Problem: First find the line with "- **QA**: Verify tax and legal compliance" in the entries below, then set down exactly every line through the line with "- Analytics for impact measurement", that line included.

Records shown:
───

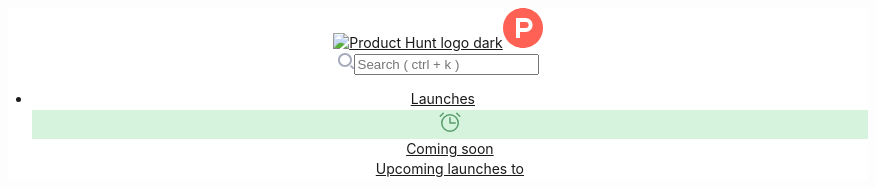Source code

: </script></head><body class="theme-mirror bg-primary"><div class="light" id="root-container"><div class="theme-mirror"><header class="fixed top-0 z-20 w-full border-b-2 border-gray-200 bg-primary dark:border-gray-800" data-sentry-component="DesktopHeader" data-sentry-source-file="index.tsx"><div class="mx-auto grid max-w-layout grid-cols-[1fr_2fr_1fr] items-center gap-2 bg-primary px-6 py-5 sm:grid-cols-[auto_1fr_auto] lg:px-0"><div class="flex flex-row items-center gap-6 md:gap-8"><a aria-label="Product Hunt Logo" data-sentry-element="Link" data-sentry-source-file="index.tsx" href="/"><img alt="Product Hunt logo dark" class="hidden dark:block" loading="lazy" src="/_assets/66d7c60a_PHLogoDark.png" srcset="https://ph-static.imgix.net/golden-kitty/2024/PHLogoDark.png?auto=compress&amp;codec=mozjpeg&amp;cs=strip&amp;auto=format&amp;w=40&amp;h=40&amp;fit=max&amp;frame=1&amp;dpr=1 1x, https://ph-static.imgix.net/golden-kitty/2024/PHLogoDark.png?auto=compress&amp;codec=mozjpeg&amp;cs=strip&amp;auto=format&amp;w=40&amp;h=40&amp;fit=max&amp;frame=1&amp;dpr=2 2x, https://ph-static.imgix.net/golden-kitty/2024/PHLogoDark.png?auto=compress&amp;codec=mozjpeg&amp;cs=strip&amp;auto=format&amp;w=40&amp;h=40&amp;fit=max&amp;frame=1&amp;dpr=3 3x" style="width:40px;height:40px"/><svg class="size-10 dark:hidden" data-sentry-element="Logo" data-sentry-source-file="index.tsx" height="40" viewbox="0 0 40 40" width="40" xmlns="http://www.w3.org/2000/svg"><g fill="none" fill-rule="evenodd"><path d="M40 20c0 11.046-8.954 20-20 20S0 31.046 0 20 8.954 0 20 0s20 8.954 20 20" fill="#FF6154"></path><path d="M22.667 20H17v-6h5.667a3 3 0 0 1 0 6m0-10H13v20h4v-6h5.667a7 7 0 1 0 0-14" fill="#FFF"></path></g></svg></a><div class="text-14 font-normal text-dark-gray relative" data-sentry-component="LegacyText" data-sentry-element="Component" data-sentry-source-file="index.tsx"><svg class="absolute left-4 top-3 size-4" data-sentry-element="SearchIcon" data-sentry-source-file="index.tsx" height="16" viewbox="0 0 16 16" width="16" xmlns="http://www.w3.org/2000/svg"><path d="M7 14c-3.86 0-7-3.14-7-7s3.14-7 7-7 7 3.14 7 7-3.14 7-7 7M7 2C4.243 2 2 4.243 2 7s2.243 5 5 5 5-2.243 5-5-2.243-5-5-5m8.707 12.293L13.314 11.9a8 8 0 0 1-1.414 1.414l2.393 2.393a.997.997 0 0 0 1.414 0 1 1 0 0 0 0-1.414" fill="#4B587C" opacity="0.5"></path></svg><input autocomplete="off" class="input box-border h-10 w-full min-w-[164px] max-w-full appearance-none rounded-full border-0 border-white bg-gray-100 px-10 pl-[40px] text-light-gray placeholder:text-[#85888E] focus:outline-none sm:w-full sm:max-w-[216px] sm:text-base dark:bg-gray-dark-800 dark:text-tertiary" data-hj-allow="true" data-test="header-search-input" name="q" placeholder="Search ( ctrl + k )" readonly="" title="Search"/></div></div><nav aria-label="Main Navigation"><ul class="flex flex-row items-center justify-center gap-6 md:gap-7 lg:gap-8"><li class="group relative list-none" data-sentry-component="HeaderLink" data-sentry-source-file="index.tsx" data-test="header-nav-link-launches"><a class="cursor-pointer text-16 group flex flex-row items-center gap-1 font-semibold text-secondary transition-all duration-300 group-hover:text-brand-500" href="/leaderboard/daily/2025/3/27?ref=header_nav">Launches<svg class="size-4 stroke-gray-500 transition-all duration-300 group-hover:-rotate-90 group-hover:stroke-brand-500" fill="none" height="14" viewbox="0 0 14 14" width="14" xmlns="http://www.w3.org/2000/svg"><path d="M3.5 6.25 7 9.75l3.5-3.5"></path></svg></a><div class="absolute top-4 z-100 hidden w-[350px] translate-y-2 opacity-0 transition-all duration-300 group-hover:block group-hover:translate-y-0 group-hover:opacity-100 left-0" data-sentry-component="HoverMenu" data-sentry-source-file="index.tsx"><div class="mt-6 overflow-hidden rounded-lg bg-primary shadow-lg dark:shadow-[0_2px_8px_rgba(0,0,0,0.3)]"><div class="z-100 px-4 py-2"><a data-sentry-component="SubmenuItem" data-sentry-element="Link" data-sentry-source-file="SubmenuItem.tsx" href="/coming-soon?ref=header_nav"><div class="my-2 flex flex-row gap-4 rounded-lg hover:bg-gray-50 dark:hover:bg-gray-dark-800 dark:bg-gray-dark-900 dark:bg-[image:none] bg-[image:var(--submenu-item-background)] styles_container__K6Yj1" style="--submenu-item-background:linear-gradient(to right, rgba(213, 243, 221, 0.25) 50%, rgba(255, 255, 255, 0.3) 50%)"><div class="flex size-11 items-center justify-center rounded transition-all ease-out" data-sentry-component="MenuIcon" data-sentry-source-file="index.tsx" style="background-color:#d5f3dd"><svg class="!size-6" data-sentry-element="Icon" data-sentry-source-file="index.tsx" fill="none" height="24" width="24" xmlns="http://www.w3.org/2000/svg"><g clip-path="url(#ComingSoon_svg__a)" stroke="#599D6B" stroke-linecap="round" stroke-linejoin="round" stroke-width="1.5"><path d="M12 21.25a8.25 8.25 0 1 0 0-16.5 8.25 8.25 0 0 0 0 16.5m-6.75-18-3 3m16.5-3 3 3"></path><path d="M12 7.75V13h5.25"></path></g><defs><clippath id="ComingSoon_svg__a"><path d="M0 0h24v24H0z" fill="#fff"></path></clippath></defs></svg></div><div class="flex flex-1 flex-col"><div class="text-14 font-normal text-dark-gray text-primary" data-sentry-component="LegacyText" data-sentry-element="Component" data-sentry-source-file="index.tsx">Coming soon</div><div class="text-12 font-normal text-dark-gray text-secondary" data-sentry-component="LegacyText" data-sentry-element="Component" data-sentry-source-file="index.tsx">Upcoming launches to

───

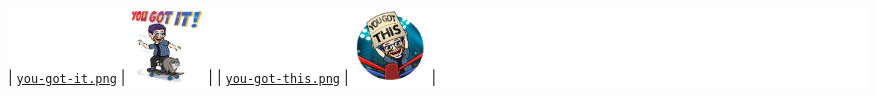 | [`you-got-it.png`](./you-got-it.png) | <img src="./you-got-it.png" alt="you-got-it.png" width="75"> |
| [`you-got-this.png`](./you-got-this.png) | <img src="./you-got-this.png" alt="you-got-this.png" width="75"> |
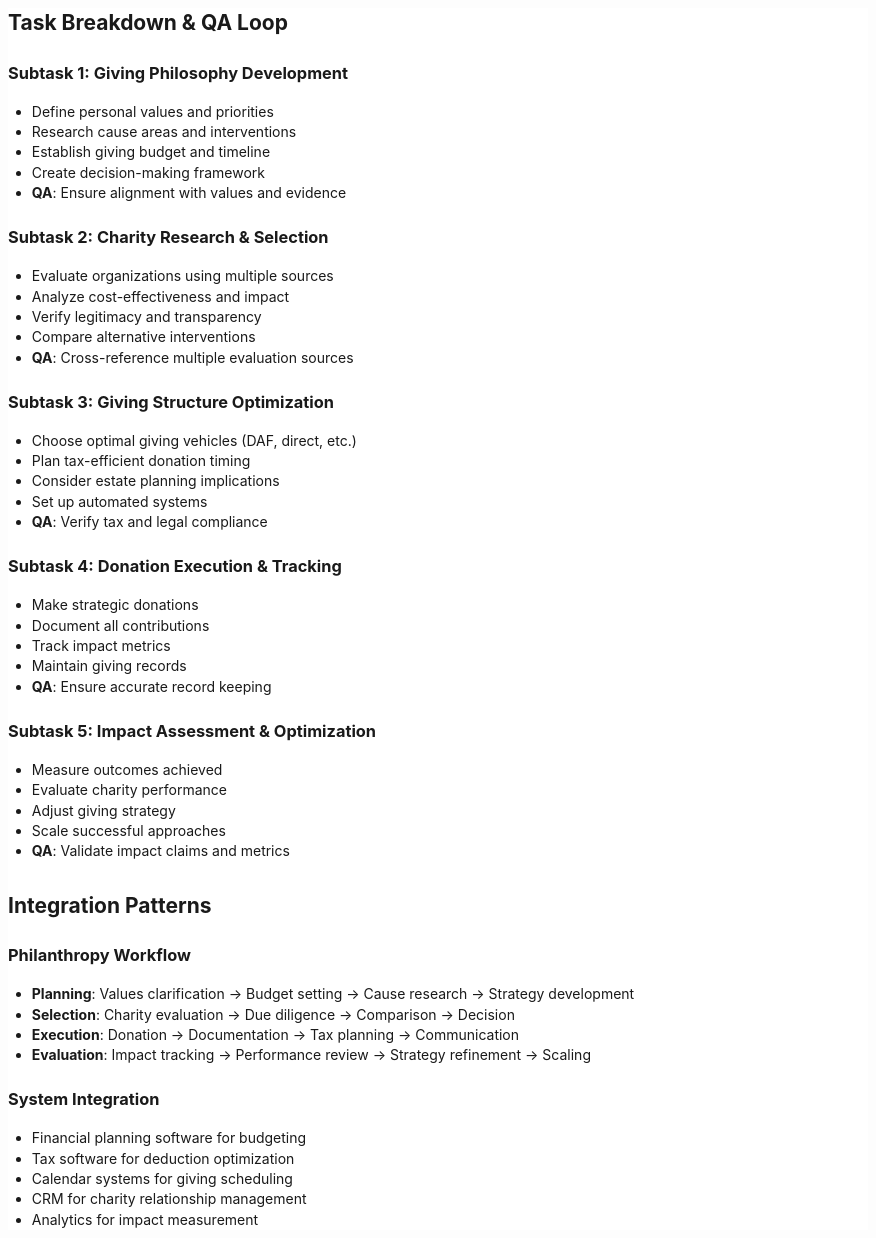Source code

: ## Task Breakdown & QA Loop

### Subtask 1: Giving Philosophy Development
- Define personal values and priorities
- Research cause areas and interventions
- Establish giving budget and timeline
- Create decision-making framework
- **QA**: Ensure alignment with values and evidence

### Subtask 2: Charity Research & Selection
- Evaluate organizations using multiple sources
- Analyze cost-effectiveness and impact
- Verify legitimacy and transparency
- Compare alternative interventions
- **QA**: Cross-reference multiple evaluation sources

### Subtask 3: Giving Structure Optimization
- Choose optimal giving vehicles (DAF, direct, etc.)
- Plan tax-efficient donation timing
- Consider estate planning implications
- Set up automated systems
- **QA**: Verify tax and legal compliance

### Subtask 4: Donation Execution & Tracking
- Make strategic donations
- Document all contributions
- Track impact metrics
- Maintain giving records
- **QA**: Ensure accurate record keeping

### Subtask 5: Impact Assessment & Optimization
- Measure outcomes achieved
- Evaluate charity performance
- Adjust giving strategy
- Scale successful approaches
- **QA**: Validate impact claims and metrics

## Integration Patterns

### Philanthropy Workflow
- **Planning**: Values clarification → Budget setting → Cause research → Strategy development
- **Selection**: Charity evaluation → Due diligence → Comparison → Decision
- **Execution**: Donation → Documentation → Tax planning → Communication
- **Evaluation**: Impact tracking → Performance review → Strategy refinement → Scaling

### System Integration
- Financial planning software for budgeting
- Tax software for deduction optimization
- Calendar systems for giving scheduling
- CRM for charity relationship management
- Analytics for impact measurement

───

Response below:
- **QA**: Verify tax and legal compliance

### Subtask 4: Donation Execution & Tracking
- Make strategic donations
- Document all contributions
- Track impact metrics
- Maintain giving records
- **QA**: Ensure accurate record keeping

### Subtask 5: Impact Assessment & Optimization
- Measure outcomes achieved
- Evaluate charity performance
- Adjust giving strategy
- Scale successful approaches
- **QA**: Validate impact claims and metrics

## Integration Patterns

### Philanthropy Workflow
- **Planning**: Values clarification → Budget setting → Cause research → Strategy development
- **Selection**: Charity evaluation → Due diligence → Comparison → Decision
- **Execution**: Donation → Documentation → Tax planning → Communication
- **Evaluation**: Impact tracking → Performance review → Strategy refinement → Scaling

### System Integration
- Financial planning software for budgeting
- Tax software for deduction optimization
- Calendar systems for giving scheduling
- CRM for charity relationship management
- Analytics for impact measurement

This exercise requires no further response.